Hollis glanced at the weighing scales. ‘The shape of the liver, its color, weight…’

‘Its weight?’

‘Almost twice as heavy as it should be.’

Dr Hobbs raised an eyebrow.

‘I don’t know,’ continued Hollis. ‘Liver failure brought on by chronic alcoholism? The contusions on her knees and forehead suggest she collapsed forward on to the ground; the lividity in her face and neck that she lay there for some time.’

Hollis regretted the words as soon as they had left his mouth. As a rule, he played his cards close to his chest, finding it far more advantageous to be underestimated by his colleagues and associates. It was a sign of how low he’d sunk that he felt the need to impress the likes of Dr Cornelius Hobbs.

‘Local woman, Anne Hamel, notorious lush,’ confirmed Hobbs, ‘bottle and a half of gin a day. Neighbor found her on the bathroom floor.’ He removed the liver from the scales. ‘I can see you’re something of a dark horse, Hollis. I’m going to have to keep my eye on you.’

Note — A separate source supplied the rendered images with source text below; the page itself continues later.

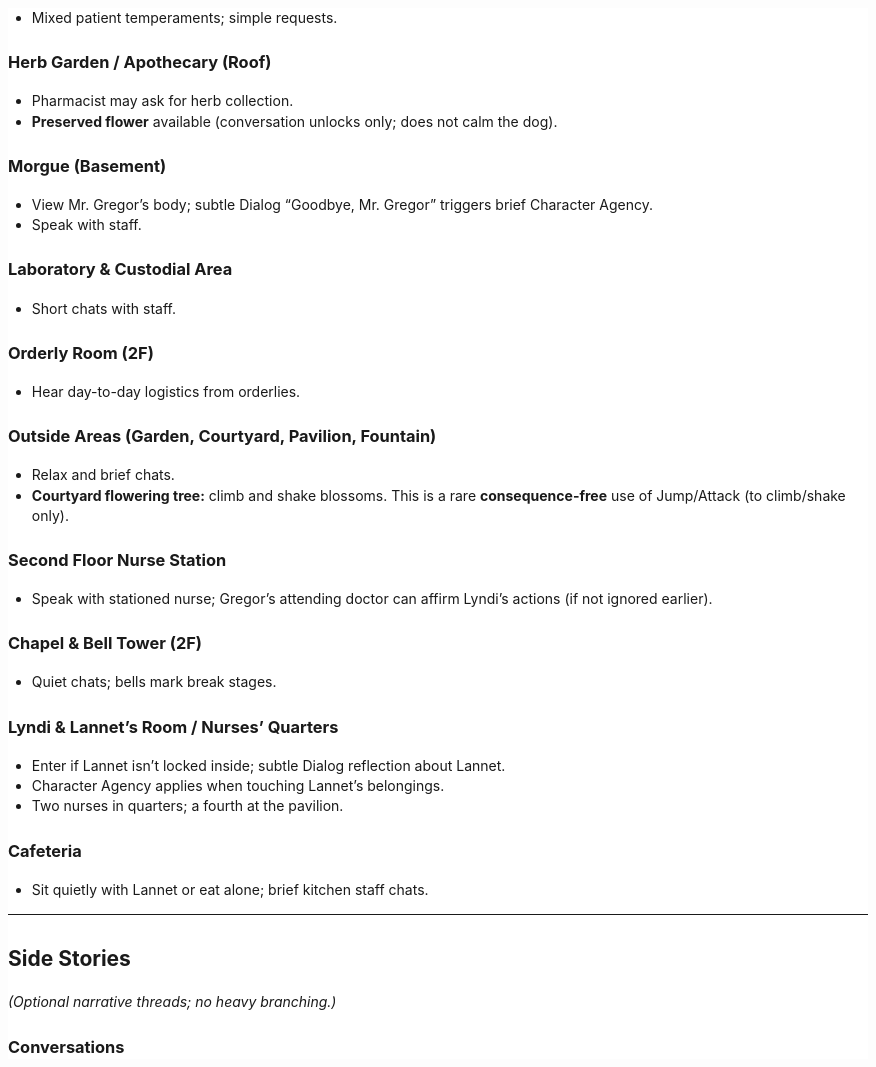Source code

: - Mixed patient temperaments; simple requests.

### Herb Garden / Apothecary (Roof)

- Pharmacist may ask for herb collection.
- **Preserved flower** available (conversation unlocks only; does not calm the dog).

### Morgue (Basement)

- View Mr. Gregor’s body; subtle Dialog “Goodbye, Mr. Gregor” triggers brief Character Agency.
- Speak with staff.

### Laboratory & Custodial Area

- Short chats with staff.

### Orderly Room (2F)

- Hear day-to-day logistics from orderlies.

### Outside Areas (Garden, Courtyard, Pavilion, Fountain)

- Relax and brief chats.
- **Courtyard flowering tree:** climb and shake blossoms. This is a rare **consequence-free** use of Jump/Attack (to climb/shake only).

### Second Floor Nurse Station

- Speak with stationed nurse; Gregor’s attending doctor can affirm Lyndi’s actions (if not ignored earlier).

### Chapel & Bell Tower (2F)

- Quiet chats; bells mark break stages.

### Lyndi & Lannet’s Room / Nurses’ Quarters

- Enter if Lannet isn’t locked inside; subtle Dialog reflection about Lannet.
- Character Agency applies when touching Lannet’s belongings.
- Two nurses in quarters; a fourth at the pavilion.

### Cafeteria

- Sit quietly with Lannet or eat alone; brief kitchen staff chats.

---

## Side Stories

*(Optional narrative threads; no heavy branching.)*

### Conversations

Yes, he should have kept his mouth shut.

‘As for the paperwork on your girl,’ continued Hobbs, ‘I can’t complete the Death Certificate or body-release form before identification by next-of-kin. But then I figure you already know that, so you must be here to cast an eye over the autopsy report.’

Hollis shrugged. ‘Just out of curiosity.’

‘Go ahead, it’s on my desk, last office on the right down the hall.’ Hobbs couldn’t resist a parting shot as Hollis left through the swing doors. ‘You’ll let me know if I missed anything.’